# [TEXT EXCERPT]
_ _ _ _ _ _ _
By Barry Zepel
On March 13, San Jose State University undergrads met 12 law students visiting from New York’s Columbia Law School. They spent an intense week helping low-income clients with criminal records prepare to have their convictions expunged. This was the sixth year that a contingent of students from Columbia Law School spent their spring break at SJSU. Each year, the visits have been sponsored by the Chinese Law Society.
Each SJSU student partnered with a law student to work on behalf of their client. By the end of the week, 12 clients had expungement petitions ready to be filed in court.
The week is part of SJSU’s Record Clearance Project (RCP), a program in the College of Applied Sciences and Arts Justice Studies Department. Established in January 2008, the RCP provides undergraduates with practical experience working in the justice system while helping people clear their criminal records in court. Peggy Stevenson, RCP director, created the program nine years ago. She and the RCP staff guide students through the process in classes each semester.
“This year has been particularly exciting because we had the most law students we’ve ever had before, and thus have finished the most clients’ cases,” Stevenson said. “The undergrads and law students work together in teams to benefit their clients and, in the process, learn from each other.”
Angelica Viscarra, a senior justice studies major from SJSU, and Lisa Xia, a second-year law student, were case partners during the week. Their client had been convicted as an accessory to a crime 14 years ago. The client was trying to get it expunged, as she is interested in employment as a caregiver.
“Her mistake was hanging out with the wrong crowd,” Viscarra said. “Her peers had been involved in the criminal activities (of fraud and identity theft). She was convicted of conspiracy because she provided them with a place to stay.”
Xia was thrilled with her week in San Jose.
_ _ _ _ _ _ _
# [ENTRIES SHOWN]
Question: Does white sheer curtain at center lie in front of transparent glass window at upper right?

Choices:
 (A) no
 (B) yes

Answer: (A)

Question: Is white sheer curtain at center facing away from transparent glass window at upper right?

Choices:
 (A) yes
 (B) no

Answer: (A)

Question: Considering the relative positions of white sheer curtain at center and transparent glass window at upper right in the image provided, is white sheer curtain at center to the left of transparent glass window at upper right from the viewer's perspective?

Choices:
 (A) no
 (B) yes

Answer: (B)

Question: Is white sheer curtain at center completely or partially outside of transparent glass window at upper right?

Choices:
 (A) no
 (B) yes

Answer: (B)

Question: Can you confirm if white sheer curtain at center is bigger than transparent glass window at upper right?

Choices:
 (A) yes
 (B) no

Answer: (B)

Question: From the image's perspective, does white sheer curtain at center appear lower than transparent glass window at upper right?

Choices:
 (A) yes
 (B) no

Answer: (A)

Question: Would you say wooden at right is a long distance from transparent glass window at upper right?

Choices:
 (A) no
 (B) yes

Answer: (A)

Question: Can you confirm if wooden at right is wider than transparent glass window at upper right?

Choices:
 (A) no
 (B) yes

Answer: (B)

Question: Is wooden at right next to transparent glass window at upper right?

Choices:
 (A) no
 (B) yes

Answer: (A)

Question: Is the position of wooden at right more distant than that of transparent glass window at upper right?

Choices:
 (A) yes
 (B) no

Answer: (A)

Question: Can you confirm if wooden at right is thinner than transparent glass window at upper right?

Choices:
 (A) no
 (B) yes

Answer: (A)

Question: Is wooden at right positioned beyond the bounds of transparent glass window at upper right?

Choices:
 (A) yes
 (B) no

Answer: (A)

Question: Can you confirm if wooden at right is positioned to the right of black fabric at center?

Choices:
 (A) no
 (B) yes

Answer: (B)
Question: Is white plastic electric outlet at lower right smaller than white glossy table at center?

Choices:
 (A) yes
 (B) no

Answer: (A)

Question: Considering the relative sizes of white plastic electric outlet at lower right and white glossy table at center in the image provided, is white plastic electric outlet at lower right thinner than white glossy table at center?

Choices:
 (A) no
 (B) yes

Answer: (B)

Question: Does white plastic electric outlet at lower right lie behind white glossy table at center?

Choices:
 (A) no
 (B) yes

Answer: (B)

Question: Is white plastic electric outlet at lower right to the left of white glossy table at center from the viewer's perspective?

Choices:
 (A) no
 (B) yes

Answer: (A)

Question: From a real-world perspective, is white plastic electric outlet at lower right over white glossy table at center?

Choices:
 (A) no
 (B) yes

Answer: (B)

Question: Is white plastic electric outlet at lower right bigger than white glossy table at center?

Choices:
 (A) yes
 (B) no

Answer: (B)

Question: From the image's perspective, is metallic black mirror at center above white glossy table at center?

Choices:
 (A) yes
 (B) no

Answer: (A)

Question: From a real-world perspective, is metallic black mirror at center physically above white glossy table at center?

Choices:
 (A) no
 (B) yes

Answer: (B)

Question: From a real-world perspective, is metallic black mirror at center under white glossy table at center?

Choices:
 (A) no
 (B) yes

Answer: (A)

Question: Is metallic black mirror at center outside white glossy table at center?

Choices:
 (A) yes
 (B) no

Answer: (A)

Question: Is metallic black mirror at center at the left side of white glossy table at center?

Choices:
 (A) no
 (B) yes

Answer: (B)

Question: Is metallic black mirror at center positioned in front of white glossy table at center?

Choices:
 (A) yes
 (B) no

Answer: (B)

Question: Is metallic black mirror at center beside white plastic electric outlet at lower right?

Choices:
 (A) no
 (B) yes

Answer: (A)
_ _ _ _ _ _ _
# [REQUIRED ACTION]
Can you write the next part of the article on SJSU's Record Clearance Project, starting right after "Xia was thrilled with her week in San Jose"?

# [EXERCISE ANSWER]
“This one spoke to me when I was considering various spring break programs that Columbia had information on,” she said. “I was impressed with RCP. I didn’t have (a program like this) as an undergraduate at Georgia Tech. I can see how it has been making great impacts on people’s lives.”
Viscarra is equally enthusiastic about her time with RCP. Indeed, like many of her classmates, she has plans for a career in law.
“While the workload is very heavy, it is very rewarding,” she said. “People come to you for help in getting their records cleared, and we are able to assist.”
Under attorney supervision, students learn to review rap sheets showing an individual’s convictions, to interview clients during drop-in advice sessions and to prepare petitions seeking expungement for the consideration of a judge.
“RCP prepares our students for many types of jobs,” said Anahi Beltran, ’16 Justice Studies, the full-time RCP project coordinator who first became involved with the program when she was a student two years ago. “We’ve had people who have taken the RCP classes and now work in law enforcement. We get a lot of interest from future probation officers. This also is a great program for those who want to go to law school.”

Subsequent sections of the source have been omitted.